Records from a data source
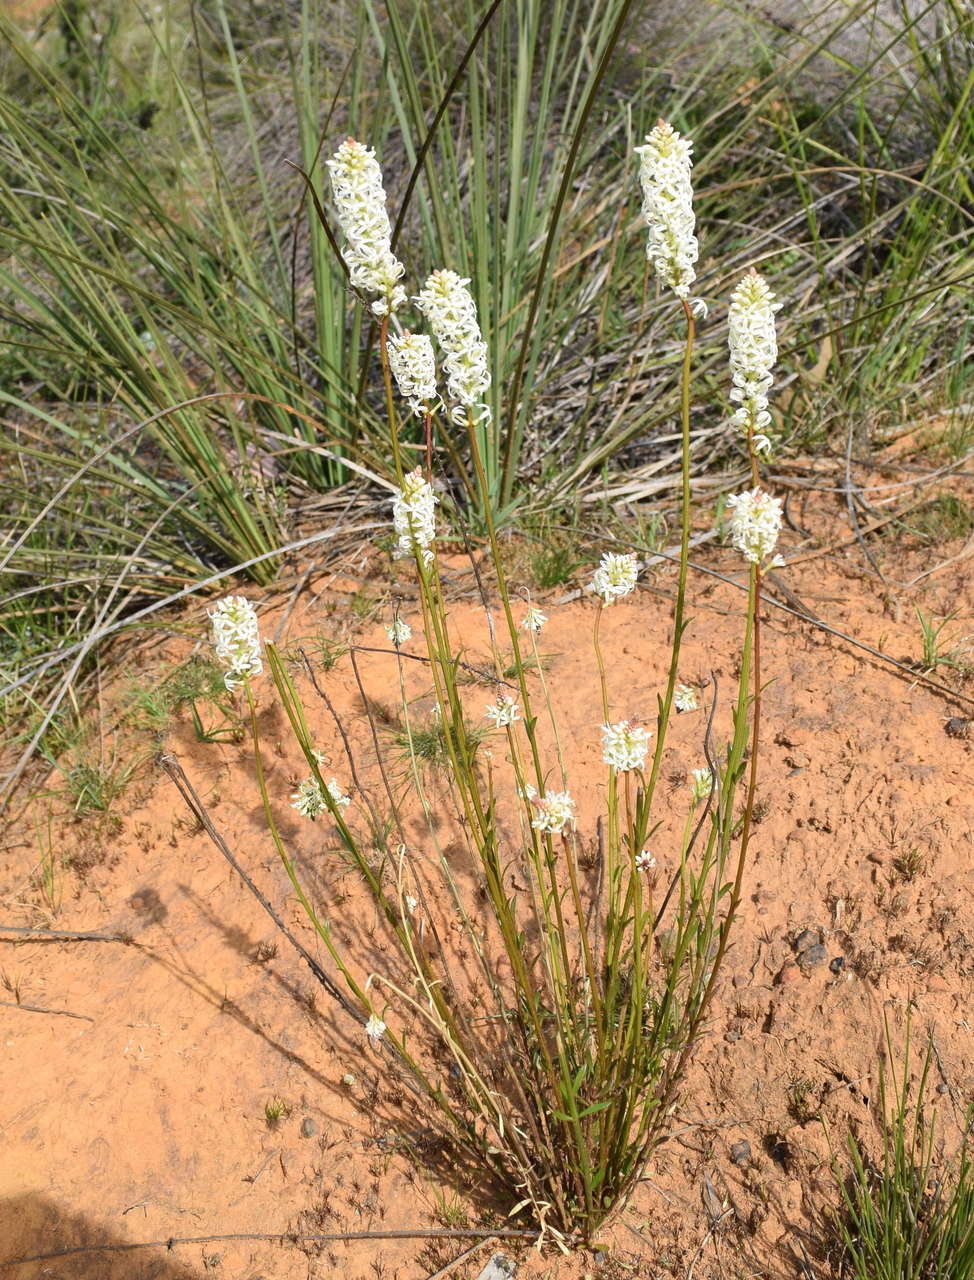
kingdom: Plantae
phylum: Tracheophyta
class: Magnoliopsida
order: Celastrales
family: Celastraceae
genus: Stackhousia
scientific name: Stackhousia monogyna
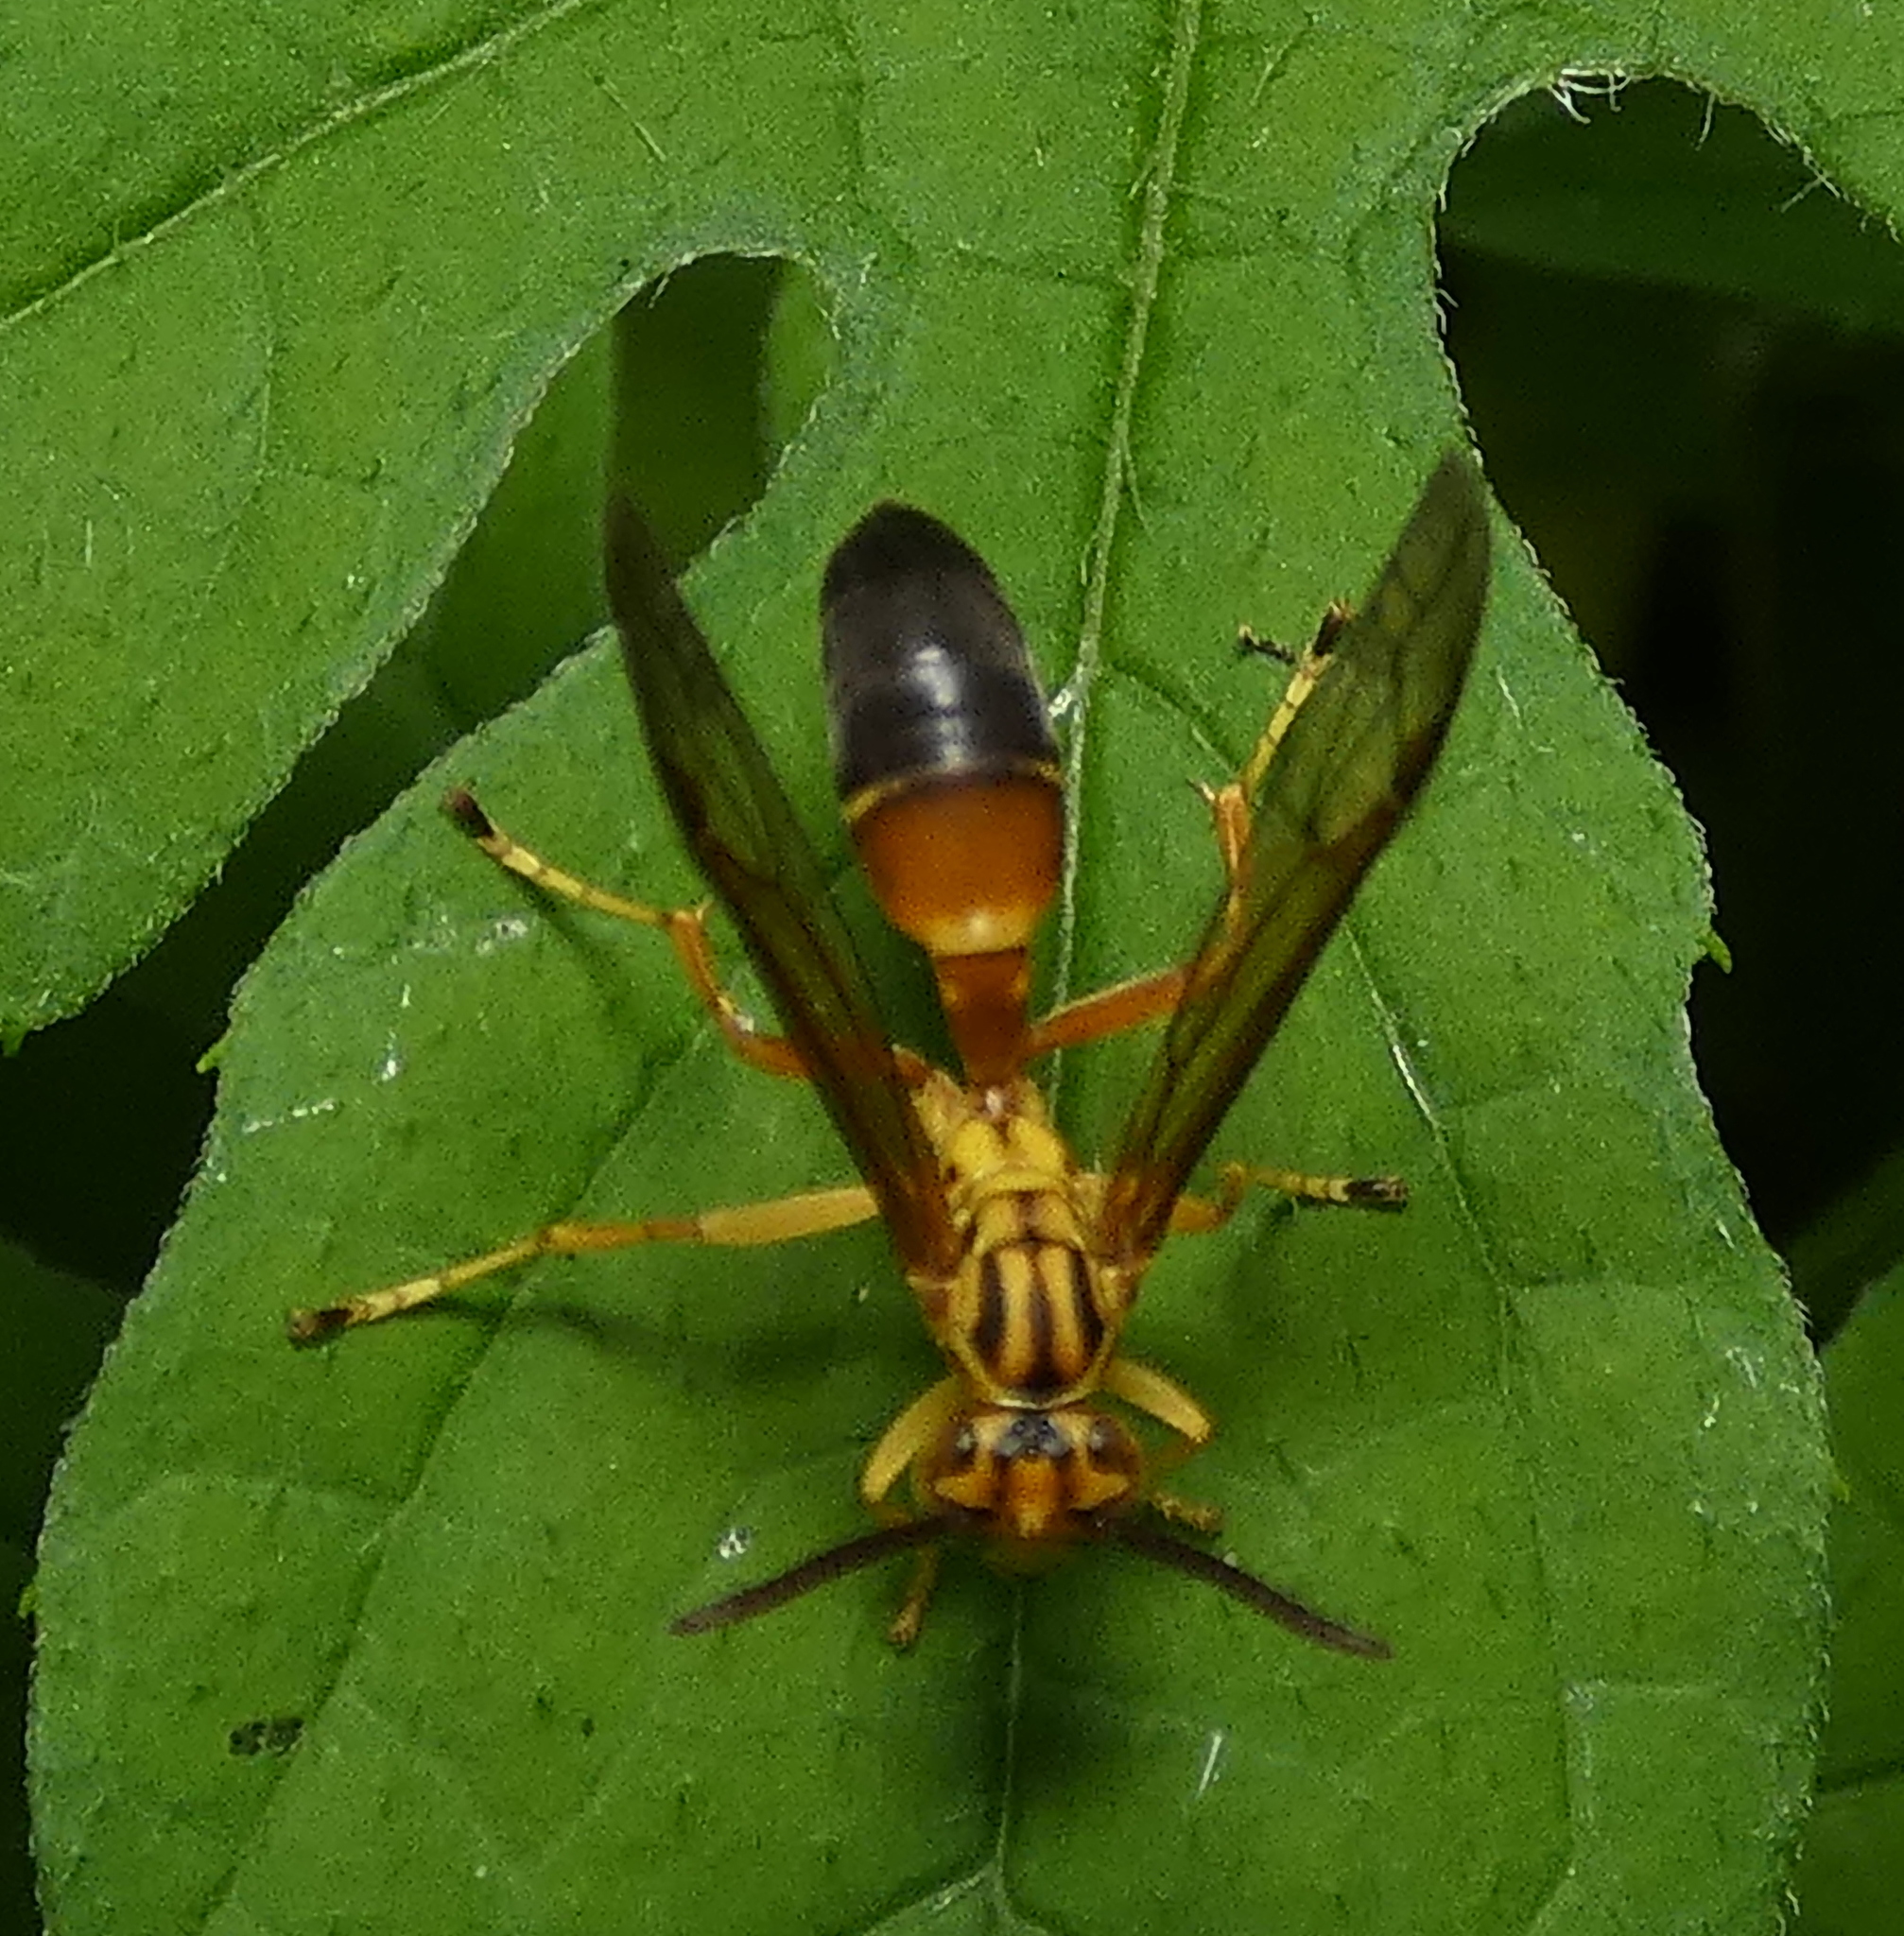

**AIM OF THE EXERCISE**:
Copy every line of text in the records above word for word, leaving out the pictures.

**FULL OUTPUT**:
kingdom: Plantae
phylum: Tracheophyta
class: Magnoliopsida
order: Celastrales
family: Celastraceae
genus: Stackhousia
scientific name: Stackhousia monogyna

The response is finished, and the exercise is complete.